Unione Europea e India hanno concluso ieri i negoziati per un accordo di libero scambio, il più grande del genere mai concluso da entrambe le parti. Obiettivo, rafforzare i legami economici e politici tra la seconda e la quinta economia mondiale, «in un momento di crescenti tensioni geopolitiche e sfide economiche globali» evidenziando il loro impegno comune per l’apertura economica e il commercio basato su regole condivise.
L’intesa dovrebbe raddoppiare esportazioni verso l’India attraverso l’eliminazione o la riduzione delle tariffe del 96,6% dei beni Ue con un risparmio di 4 miliardi all’anno in dazi sui prodotti europei: la Ue segnala che si tratta dell’apertura commerciale più ambiziosa mai riconosciuta dall’India a un partner. I dazi indiani sulle auto caleranno dal 110% a un minimo del 10%, mentre saranno completamente aboliti per i componenti auto dopo cinque-dieci anni. Saranno inoltre in gran parte eliminati i dazi che arrivano fino al 44% sui macchinari, al 22% sui prodotti chimici e all’11% sui prodotti farmaceutici.

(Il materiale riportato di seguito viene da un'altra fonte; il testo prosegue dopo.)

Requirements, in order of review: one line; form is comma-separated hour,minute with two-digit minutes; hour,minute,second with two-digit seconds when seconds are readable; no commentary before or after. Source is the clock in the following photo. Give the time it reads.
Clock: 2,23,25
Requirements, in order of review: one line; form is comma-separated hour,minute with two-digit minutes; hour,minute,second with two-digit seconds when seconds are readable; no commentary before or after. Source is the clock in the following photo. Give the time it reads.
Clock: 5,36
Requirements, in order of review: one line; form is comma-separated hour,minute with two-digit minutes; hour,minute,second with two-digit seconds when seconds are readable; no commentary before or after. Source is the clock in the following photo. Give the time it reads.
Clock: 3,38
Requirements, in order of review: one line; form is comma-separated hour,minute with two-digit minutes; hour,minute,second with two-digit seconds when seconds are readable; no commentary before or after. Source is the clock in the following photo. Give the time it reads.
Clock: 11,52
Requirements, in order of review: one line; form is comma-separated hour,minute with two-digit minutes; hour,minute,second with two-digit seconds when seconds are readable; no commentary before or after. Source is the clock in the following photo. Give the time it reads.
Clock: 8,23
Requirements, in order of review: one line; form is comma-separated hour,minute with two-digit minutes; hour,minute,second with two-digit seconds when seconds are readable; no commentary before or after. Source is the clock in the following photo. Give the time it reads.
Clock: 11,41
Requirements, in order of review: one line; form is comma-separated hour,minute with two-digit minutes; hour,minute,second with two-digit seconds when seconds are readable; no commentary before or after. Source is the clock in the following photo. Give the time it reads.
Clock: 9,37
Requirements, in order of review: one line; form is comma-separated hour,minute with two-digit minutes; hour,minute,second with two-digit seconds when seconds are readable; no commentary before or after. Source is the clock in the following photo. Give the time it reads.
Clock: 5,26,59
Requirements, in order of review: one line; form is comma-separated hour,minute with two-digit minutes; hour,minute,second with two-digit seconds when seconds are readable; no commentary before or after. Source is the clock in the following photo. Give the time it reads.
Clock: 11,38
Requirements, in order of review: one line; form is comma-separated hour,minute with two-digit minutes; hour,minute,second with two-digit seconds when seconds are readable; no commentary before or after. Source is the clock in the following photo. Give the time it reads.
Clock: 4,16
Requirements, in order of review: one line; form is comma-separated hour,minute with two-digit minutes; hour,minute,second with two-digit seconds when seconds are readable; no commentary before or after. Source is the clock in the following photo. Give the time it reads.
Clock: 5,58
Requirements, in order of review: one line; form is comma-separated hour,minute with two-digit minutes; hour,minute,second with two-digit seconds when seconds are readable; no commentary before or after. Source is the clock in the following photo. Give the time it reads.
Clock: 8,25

Eliminati o ridotti i dazi spesso proibitivi, in media oltre il 36% sulle esportazioni Ue di prodotti agroalimentari, sui vini passano dal 150% al 75% all’entrata in vigore e in seguito fino a livelli del 20%, sull’olio d’oliva scenderanno dal 45% allo 0% in cinque anni, mentre i prodotti agricoli trasformati come pane e dolciumi vedranno l’eliminazione di dazi fino al 50% mentre, indica Bruxelles, i settori agricoli europei sensibili saranno pienamente protetti, poiché prodotti come carne di manzo, carne di pollo, riso e zucchero sono esclusi dalla liberalizzazione.
La presidente della Commissione von der Leyen indica che viene creata «una zona di libero scambio di 2 miliardi di persone, con entrambe le parti destinate a trarne vantaggi economici. Abbiamo inviato un segnale al mondo che la cooperazione basata su regole che producono ancora grandi risultati».